[EXTRACTED DATA Boundary: Start]

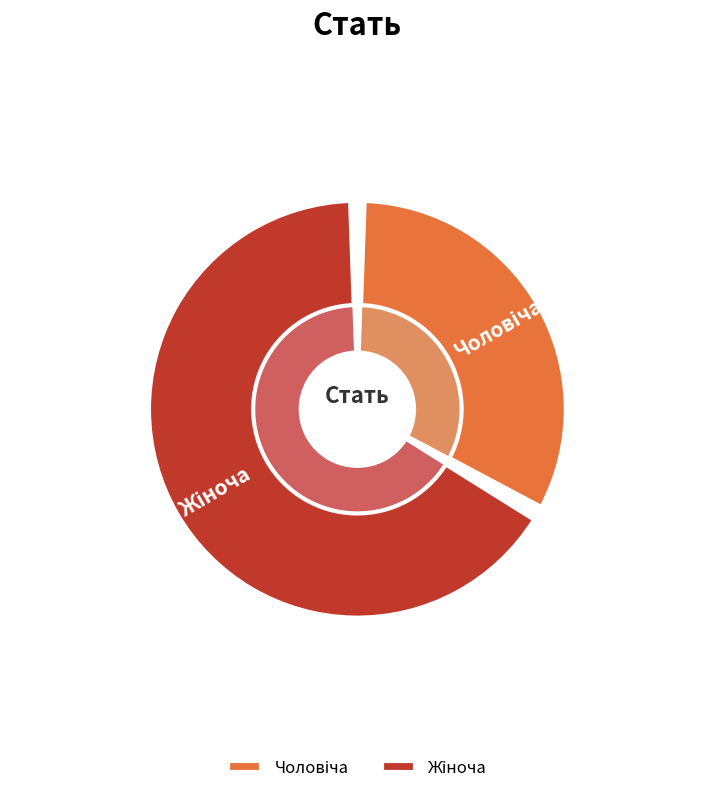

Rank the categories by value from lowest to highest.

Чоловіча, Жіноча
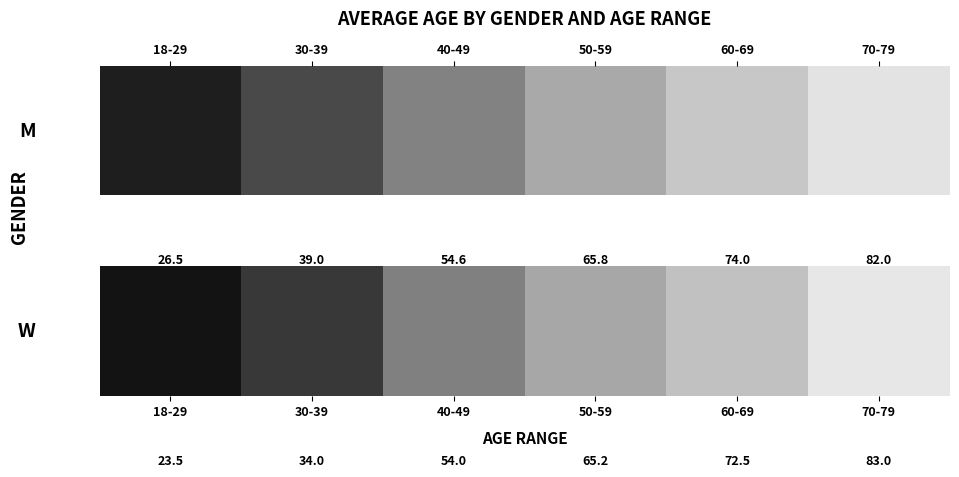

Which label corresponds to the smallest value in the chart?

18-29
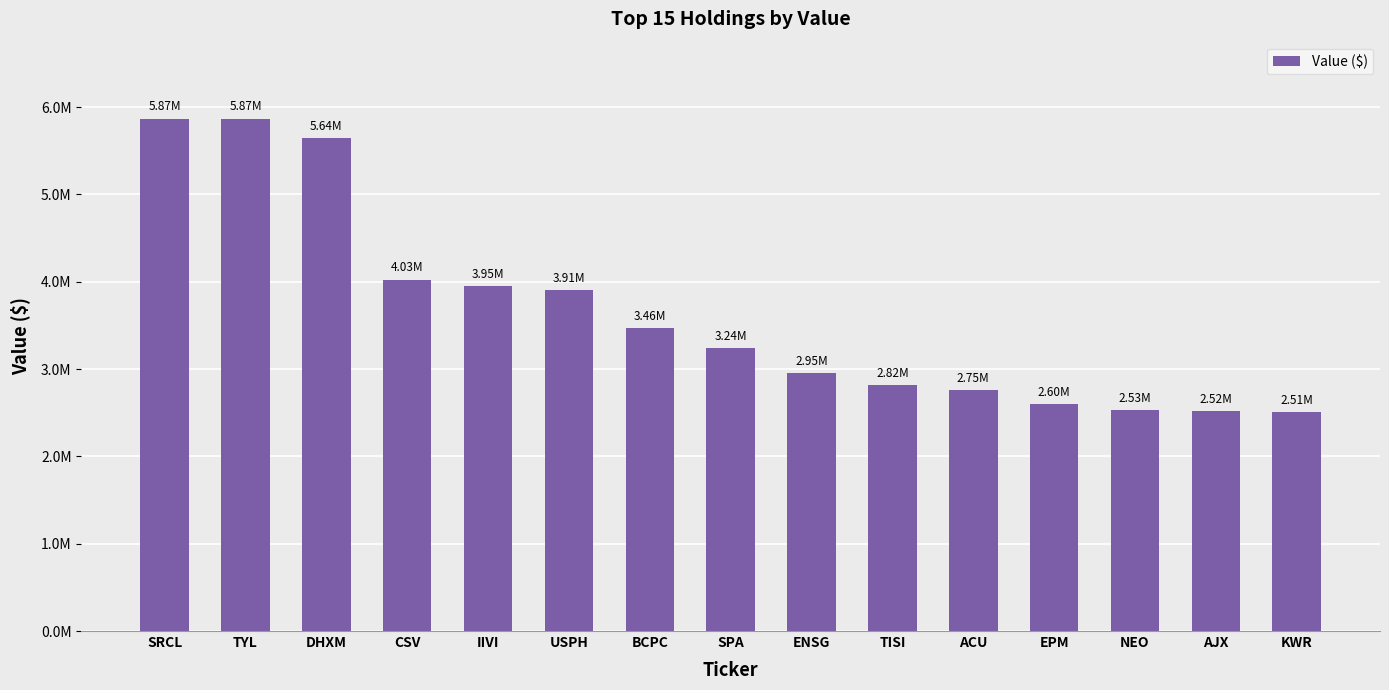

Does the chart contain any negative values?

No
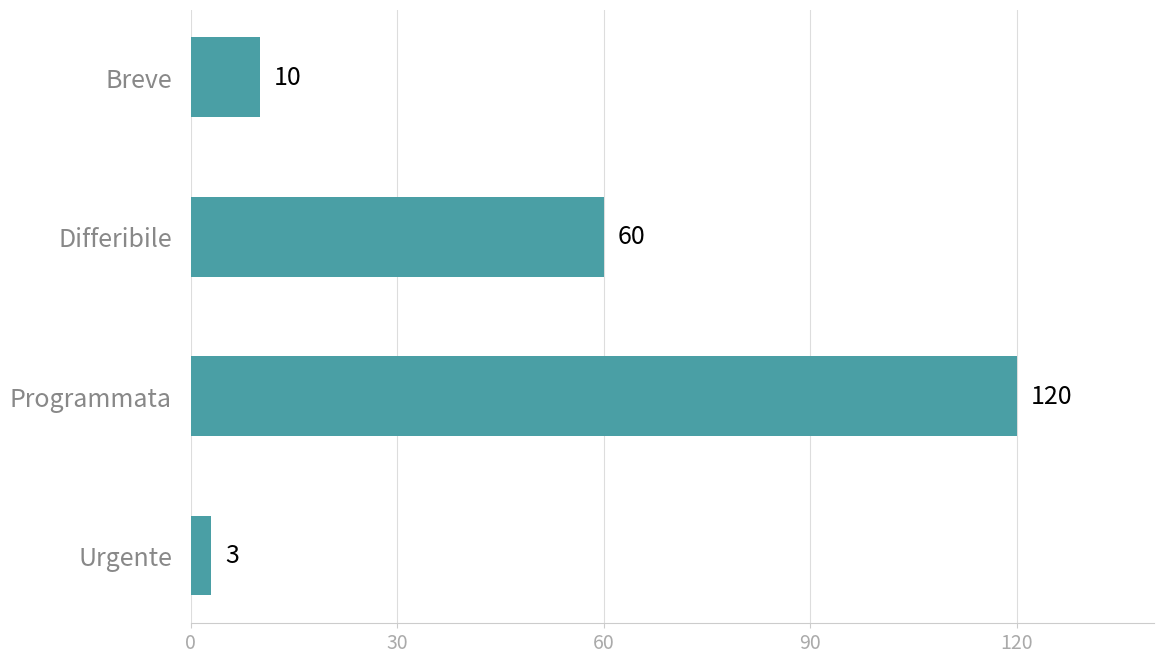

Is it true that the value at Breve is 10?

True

[EXTRACTED DATA Boundary: End]

▶ WORK INSTRUCTION
Recast the records as a Markdown table, from the line with "Чоловіча, Жіноча" through the end of the records. Use the columns Row and Content, skip blank lines, and leave the pictures out.

▶ TASK OUTPUT
| Row | Content |
|---|---|
| 1 | Чоловіча, Жіноча |
| 2 | Which label corresponds to the smallest value in the chart? |
| 3 | 18-29 |
| 4 | Does the chart contain any negative values? |
| 5 | No |
| 6 | Is it true that the value at Breve is 10? |
| 7 | True |